Prior to starting a PhD in 2019, Rachael completed a Bachelor of Science with a major in Biology and minors in Biodiversity Conservation and Management and Indigenous Cultural and Natural Resource Management. This was followed by completing H1 Honours at the Fenner School in 2017. Her honours project was also on how elephants are responding to climate change but focused more on behaviour than broad ecology. Rachael also works as a lecturer, tutor and demonstrator for several Fenner courses and more broadly works in science communication and outreach.
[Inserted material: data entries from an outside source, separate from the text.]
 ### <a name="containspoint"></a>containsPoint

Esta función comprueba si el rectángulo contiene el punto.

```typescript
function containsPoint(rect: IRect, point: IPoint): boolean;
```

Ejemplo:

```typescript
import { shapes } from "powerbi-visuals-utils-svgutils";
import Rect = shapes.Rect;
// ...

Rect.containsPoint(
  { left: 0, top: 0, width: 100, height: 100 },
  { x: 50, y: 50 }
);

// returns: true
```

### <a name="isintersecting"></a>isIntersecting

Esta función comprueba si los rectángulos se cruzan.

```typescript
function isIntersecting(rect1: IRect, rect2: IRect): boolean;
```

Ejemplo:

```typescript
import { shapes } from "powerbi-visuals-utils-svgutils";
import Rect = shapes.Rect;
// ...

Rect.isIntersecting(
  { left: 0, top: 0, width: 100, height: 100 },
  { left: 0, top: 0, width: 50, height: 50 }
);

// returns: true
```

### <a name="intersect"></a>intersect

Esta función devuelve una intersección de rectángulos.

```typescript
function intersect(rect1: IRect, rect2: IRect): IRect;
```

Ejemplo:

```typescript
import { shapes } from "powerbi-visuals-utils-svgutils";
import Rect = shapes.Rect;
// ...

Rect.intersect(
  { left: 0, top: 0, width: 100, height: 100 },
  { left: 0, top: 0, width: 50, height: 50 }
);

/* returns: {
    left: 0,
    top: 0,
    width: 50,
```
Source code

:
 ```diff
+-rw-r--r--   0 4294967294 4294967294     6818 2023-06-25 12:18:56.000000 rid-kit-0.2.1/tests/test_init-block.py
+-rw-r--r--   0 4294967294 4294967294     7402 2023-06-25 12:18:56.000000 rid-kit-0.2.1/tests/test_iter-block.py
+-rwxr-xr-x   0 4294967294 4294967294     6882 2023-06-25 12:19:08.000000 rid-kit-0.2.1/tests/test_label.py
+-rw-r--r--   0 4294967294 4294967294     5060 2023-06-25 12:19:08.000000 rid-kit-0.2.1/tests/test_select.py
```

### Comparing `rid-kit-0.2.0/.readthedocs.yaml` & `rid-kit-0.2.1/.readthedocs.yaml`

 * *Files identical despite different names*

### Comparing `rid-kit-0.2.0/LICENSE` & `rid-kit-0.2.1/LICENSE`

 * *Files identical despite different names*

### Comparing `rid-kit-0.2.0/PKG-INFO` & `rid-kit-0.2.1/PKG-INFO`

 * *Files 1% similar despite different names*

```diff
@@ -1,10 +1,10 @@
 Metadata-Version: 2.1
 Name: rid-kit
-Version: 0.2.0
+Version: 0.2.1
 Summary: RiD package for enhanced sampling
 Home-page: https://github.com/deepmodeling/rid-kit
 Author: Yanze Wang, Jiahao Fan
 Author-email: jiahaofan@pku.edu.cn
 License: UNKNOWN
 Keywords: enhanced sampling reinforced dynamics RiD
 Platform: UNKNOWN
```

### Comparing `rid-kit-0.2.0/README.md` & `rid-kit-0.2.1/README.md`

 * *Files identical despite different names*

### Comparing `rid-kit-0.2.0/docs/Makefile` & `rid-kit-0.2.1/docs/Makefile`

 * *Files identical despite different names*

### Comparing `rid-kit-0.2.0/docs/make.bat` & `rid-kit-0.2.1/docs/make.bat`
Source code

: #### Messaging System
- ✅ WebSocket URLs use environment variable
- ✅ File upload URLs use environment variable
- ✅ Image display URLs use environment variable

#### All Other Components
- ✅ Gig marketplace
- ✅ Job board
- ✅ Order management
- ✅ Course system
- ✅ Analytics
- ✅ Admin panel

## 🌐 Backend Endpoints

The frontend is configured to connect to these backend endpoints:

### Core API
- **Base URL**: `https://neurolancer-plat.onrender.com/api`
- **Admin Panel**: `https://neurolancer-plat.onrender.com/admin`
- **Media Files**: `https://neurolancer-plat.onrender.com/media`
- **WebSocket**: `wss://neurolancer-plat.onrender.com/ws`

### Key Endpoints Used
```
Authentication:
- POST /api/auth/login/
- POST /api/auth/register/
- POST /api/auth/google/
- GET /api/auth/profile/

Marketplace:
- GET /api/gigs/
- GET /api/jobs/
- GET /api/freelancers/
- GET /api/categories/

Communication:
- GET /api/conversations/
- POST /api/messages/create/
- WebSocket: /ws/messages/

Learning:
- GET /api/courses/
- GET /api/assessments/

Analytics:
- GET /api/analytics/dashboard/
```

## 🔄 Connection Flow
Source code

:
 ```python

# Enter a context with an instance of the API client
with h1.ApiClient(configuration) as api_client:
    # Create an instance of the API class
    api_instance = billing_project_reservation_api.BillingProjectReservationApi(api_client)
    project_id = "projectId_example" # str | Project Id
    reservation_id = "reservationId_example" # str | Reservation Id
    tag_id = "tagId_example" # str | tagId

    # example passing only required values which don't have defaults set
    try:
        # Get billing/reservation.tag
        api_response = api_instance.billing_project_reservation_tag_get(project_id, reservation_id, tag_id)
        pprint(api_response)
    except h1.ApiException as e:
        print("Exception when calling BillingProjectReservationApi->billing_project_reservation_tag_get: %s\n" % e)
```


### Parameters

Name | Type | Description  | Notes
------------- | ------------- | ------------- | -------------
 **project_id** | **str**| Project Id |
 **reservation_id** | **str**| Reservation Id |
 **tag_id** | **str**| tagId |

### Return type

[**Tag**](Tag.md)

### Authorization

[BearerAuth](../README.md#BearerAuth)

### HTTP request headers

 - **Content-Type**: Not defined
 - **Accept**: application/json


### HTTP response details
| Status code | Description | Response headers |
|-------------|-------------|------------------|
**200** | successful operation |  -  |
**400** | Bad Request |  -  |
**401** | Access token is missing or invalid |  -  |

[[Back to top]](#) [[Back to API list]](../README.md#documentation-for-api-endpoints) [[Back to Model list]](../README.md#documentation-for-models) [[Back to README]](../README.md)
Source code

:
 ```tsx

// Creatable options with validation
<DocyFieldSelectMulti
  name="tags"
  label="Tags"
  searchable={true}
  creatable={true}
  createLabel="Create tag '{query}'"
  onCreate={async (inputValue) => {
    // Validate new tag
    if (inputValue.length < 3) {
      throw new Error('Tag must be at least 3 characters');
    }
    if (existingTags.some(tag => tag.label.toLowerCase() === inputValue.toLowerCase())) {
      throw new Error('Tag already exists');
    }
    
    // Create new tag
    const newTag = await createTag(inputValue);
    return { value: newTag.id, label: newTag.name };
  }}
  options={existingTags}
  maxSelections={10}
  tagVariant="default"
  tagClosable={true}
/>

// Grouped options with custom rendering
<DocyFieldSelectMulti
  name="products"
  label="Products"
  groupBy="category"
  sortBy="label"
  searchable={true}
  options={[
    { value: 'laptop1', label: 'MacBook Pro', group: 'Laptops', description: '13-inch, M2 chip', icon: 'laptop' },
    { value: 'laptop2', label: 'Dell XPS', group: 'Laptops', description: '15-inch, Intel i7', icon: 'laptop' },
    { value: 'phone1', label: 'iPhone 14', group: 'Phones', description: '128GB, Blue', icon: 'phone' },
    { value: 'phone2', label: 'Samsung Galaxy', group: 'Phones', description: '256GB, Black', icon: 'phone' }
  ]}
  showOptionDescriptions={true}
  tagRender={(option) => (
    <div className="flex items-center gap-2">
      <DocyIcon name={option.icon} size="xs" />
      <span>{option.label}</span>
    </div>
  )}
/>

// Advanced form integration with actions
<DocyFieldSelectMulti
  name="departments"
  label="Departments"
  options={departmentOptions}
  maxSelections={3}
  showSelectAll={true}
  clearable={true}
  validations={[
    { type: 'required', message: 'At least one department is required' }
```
Funds from the bursary will assist Rachael in finally completing her fieldwork, intended for six months in 2020. This fieldwork will take her to Botswana and Namibia. The data she collects will help inform an international management framework for managing elephants under climate change scenarios as informed by and amplifying the voice of local communities. Three main sets of data are to be collected: GPS collar data from several case-study elephants, vegetation survey data and interview data. The funds will also be used to help feed this data and management recommendations back into the communities most affected by elephant responses to drought by making it freely accessible and easy to understand and implement. The bursary allows Rachael to ground-truth data and integrate a genuine community connection into a community-based theoretical framework for the good of planning for and helping mitigate the effect of climate change on both elephants and humans.